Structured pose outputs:
════════════════════

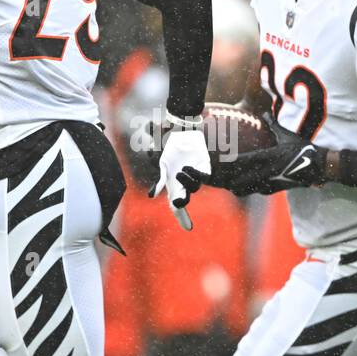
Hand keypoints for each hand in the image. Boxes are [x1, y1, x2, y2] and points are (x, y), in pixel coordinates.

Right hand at [149, 114, 209, 230]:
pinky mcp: (204, 166)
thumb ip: (158, 178)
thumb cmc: (169, 144)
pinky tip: (187, 168)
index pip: (176, 206)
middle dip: (182, 206)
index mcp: (173, 184)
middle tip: (176, 203)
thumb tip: (152, 196)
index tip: (188, 228)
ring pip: (193, 188)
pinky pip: (202, 176)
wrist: (180, 127)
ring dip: (185, 182)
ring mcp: (194, 174)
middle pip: (185, 201)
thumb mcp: (160, 161)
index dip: (182, 217)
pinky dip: (195, 175)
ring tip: (179, 171)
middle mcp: (184, 182)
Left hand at [210, 112, 325, 196]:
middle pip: (243, 180)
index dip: (232, 162)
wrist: (318, 167)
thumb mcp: (288, 136)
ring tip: (230, 185)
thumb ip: (274, 126)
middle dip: (230, 180)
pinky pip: (260, 191)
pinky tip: (246, 188)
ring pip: (249, 189)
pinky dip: (251, 189)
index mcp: (270, 156)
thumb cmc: (303, 149)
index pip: (246, 160)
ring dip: (239, 187)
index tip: (221, 161)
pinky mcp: (277, 189)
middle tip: (220, 178)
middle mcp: (269, 171)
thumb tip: (265, 113)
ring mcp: (272, 182)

════════════════════

What is required: Each line above that contains the word "thumb" should be copied.

Response to this exercise:
thumb ip: (158, 178)
thumb cmc: (169, 144)
thumb tip: (152, 196)
thumb mcp: (160, 161)
thumb mcp: (288, 136)
thumb ip: (274, 126)
thumb cmc: (303, 149)
thumb tip: (265, 113)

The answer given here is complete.